EXCERPTED PASSAGE:
The shift is already visible in transaction patterns: 3-bedroom entire-unit deals in key cities rose 15% quarter over quarter in the first half of 2026[1]China Urban Housing Rental Think Tank and Ziroom Research Institute, “2026 H1 Long-Term Rental Market Semi-Annual Report,” NetEase News, 163.com. That increase suggests that family-compatible or privacy-led demand is not confined to traditional apartment rentals, but is also feeding into the product logic of managed co-living. Shared room supply faces the greatest pressure from subsidized affordable rental housing, as public units directly compete on price in the lowest tier. Private room products sit in a more defensible middle position because they balance affordability, convenience, and personal control better than either open dorm-style formats or higher-priced private units. Operators are responding by adding smart access, app-based services, and more consistent maintenance standards to private rooms and entire-unit products, which helps defend occupancy and reduce churn even when broader rents are soft.

By Business Model: Asset-Light Management Agreements Displace Asset-Heavy Structures
Asset-light master lease / lease arbitrage held a 46% share in 2025, indicating it remained the largest business model in the China co-living market even as its risk profile worsened. That model expanded quickly in earlier years because operators could scale without buying assets, but it also left them exposed when market rents stopped rising. The weakness became clearer in 2025, as rent deflation compressed margins while lease commitments remained fixed, limiting operators' earnings flexibility with large leased portfolios. In contrast, the asset-light management agreement is projected to grow at a 16.90% CAGR through 2031, making it the fastest-moving model in the market. That growth reflects a wider operator shift toward fee income and away from direct rent-cycle exposure.

DIRECTIONS:
A. Reproduce everything in the passage on China's co-living market from "By Business Model: Asset-Light" down to "direct rent-cycle exposure.".
B. Pick up the passage on China's co-living market after its last sentence and keep writing.

DATA SUPPLIED:
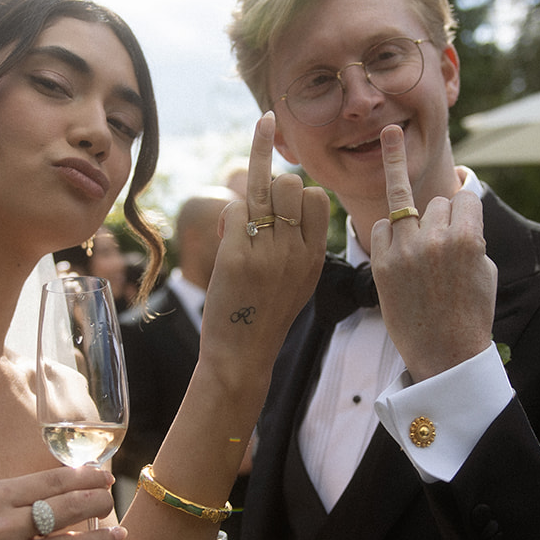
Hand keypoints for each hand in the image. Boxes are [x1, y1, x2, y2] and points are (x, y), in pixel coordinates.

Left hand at [200, 113, 329, 374]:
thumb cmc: (266, 314)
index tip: (282, 207)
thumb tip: (280, 196)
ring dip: (246, 199)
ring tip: (238, 222)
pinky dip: (226, 216)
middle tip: (258, 215)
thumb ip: (297, 243)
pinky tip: (223, 234)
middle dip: (270, 188)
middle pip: (289, 183)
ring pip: (260, 189)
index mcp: (314, 256)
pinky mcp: (235, 258)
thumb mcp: (299, 279)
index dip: (298, 192)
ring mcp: (266, 254)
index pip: (316, 196)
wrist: (242, 356)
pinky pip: (234, 209)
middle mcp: (294, 252)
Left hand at [367, 125, 495, 380]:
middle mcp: (435, 240)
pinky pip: (381, 228)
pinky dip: (389, 233)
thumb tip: (456, 205)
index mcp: (468, 239)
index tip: (461, 212)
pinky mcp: (381, 265)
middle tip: (440, 246)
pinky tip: (396, 246)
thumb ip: (471, 234)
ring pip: (405, 206)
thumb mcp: (485, 268)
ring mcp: (405, 251)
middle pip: (436, 202)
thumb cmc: (471, 313)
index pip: (464, 197)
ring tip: (400, 173)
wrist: (445, 355)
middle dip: (440, 218)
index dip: (464, 207)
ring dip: (412, 217)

ANSWERS BY TASK:
A.
By Business Model: Asset-Light Management Agreements Displace Asset-Heavy Structures
Asset-light master lease / lease arbitrage held a 46% share in 2025, indicating it remained the largest business model in the China co-living market even as its risk profile worsened. That model expanded quickly in earlier years because operators could scale without buying assets, but it also left them exposed when market rents stopped rising. The weakness became clearer in 2025, as rent deflation compressed margins while lease commitments remained fixed, limiting operators' earnings flexibility with large leased portfolios. In contrast, the asset-light management agreement is projected to grow at a 16.90% CAGR through 2031, making it the fastest-moving model in the market. That growth reflects a wider operator shift toward fee income and away from direct rent-cycle exposure.

B.
The economics of the model are attractive because operators can earn 20% to 30% of rental revenue as a management fee while avoiding the balance-sheet burden of long-term lease liabilities. Mofang’s joint venture with Shanghai Huayi Holdings Group Co. Ltd. showed how this approach works in practice, with the state entity holding the asset and the private company handling operations. This split between public ownership and private management is important because affordable rental housing expansion is both a competitive threat at the low end and a direct source of management contracts. Asset-heavy own-develop-operate structures are also drawing renewed interest, but mainly through institutional partnerships such as the Invesco Real Estate and Ziroom platform rather than through standalone operator expansion. Even so, 3- to 5-year contract terms create continuity risk, suggesting the China co-living market is likely to reward operators with stronger long-cycle performance records over those relying solely on rapid footprint growth.
By Price Band: Mid-Scale Commands Volume as Premium / Luxury Decouples from the Market
Mid-scale held a 48% share in 2025, making it the largest price band in the China co-living market, as it aligns most closely with the budgets of urban working renters. The segment sits between subsidized economy supply and higher-service premium stock, giving it a broad customer base across younger professionals and longer-stay tenants. Premium / luxury is still the fastest-growing price tier, with a 17.30% CAGR through 2031, indicating that growth is not coming only from low-rent demand. The China co-living market for premium / luxury is expanding as a larger 30-plus renter base places greater value on privacy, reliable operations, and branded living standards. That preference also raises the value of technology integration and better tenant services in higher-priced properties.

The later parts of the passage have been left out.